§ Written task: Exactly the lines from the one with "(851, 416) none" to the end of the listing must be repeated, both ends included, with nothing added.

§ Record excerpts:
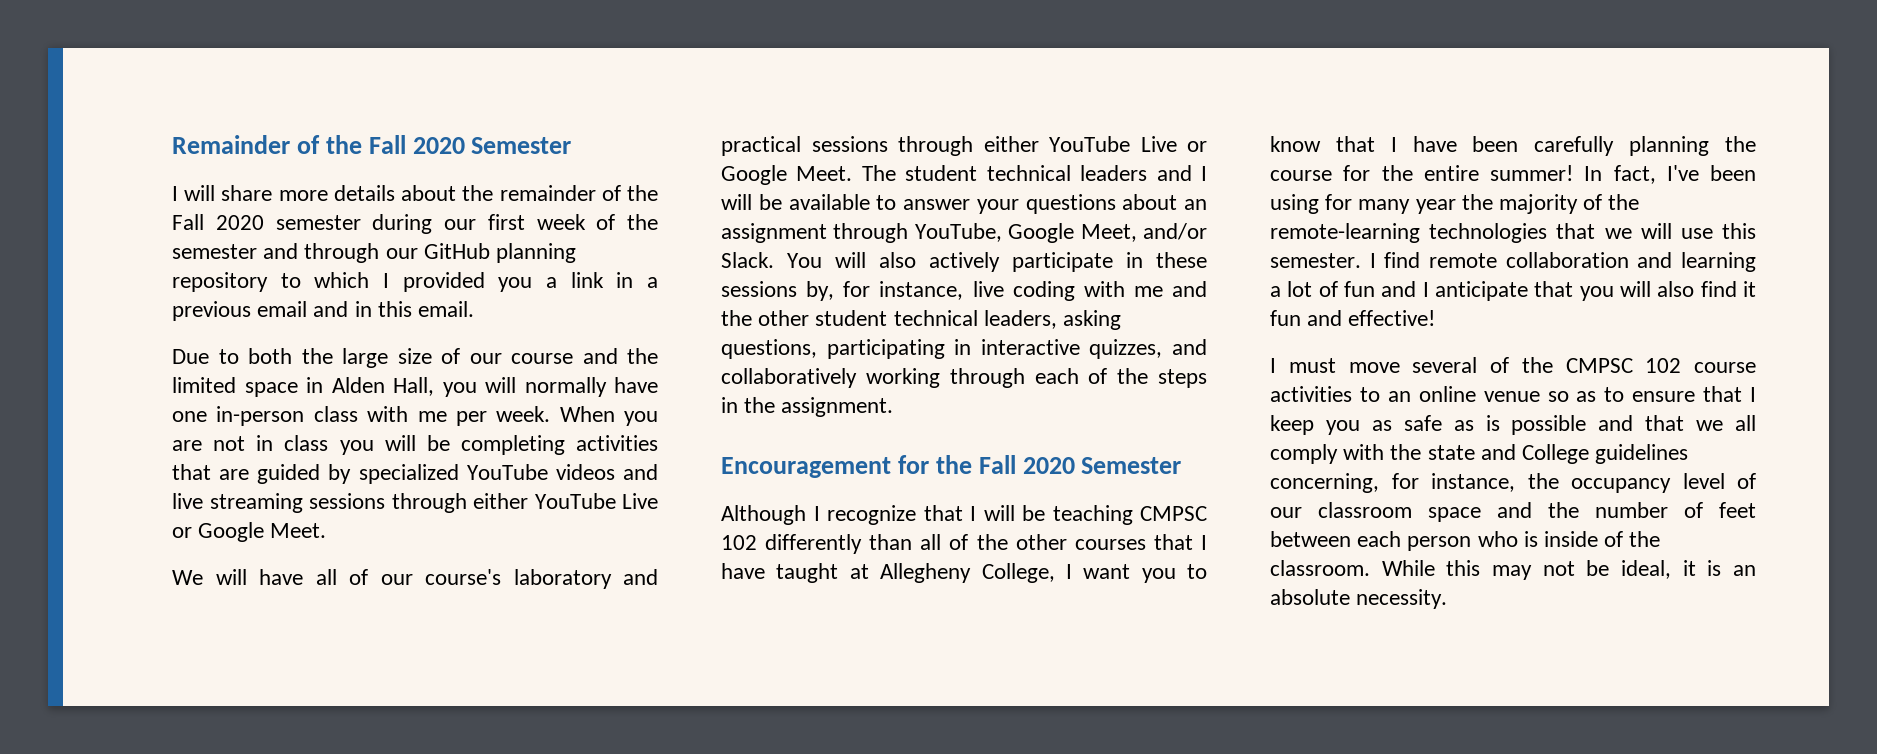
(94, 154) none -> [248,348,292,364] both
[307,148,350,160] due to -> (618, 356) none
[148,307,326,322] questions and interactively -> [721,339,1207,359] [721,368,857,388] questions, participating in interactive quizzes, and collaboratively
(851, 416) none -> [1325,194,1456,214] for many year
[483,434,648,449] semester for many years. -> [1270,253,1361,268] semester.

§ Answer to this task:
(851, 416) none -> [1325,194,1456,214] for many year
[483,434,648,449] semester for many years. -> [1270,253,1361,268] semester.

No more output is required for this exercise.